▶ **Exercise goal**: Copy out each line of the entries below in which the string "cell" appears.

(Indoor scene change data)
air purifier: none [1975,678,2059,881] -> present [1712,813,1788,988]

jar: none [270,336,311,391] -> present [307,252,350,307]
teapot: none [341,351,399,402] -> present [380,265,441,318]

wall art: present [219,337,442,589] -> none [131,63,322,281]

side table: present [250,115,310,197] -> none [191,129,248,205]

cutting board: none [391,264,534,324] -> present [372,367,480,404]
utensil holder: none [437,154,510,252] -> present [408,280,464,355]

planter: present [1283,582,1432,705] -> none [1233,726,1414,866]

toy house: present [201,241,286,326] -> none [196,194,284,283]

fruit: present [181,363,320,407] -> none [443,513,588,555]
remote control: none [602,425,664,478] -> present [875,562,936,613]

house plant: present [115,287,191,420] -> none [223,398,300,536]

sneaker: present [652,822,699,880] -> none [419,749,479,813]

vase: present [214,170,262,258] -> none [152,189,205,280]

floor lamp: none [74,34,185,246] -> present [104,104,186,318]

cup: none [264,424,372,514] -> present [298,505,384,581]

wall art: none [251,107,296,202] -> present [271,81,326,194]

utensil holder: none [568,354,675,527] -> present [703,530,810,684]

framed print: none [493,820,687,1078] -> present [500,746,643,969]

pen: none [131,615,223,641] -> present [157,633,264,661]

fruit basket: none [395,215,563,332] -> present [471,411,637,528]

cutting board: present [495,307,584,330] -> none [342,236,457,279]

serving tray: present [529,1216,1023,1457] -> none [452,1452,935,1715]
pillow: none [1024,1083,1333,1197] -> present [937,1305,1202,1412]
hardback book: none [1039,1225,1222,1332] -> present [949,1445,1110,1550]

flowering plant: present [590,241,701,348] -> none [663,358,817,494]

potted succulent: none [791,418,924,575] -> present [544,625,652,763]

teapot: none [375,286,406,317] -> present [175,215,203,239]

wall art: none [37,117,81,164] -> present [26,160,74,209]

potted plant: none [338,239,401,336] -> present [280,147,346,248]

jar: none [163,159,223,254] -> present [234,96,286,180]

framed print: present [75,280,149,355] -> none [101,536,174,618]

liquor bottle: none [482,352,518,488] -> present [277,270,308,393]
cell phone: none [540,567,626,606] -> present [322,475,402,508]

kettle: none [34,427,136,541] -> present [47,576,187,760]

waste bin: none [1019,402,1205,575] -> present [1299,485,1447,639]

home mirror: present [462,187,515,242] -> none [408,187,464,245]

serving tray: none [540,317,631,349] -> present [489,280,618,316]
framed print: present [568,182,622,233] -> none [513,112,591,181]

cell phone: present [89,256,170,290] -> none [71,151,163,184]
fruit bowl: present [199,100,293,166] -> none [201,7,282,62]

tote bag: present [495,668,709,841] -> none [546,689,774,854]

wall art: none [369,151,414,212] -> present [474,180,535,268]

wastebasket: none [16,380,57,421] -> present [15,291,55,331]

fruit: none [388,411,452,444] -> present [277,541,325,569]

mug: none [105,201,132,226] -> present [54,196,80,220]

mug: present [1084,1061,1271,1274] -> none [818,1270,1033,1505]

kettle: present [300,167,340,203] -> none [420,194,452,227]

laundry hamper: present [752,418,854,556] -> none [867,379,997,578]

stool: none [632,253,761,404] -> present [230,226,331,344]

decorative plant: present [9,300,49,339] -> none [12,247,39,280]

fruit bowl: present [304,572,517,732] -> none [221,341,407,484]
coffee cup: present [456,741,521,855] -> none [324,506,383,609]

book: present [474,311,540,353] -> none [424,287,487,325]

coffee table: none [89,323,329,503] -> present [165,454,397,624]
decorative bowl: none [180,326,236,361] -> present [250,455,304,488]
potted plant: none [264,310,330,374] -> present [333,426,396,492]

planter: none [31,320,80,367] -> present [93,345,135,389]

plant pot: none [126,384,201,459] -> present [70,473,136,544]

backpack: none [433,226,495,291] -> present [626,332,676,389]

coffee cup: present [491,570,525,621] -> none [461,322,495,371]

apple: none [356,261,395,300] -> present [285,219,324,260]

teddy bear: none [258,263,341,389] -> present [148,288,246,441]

▶ **Result of this task**:
cell phone: none [540,567,626,606] -> present [322,475,402,508]
cell phone: present [89,256,170,290] -> none [71,151,163,184]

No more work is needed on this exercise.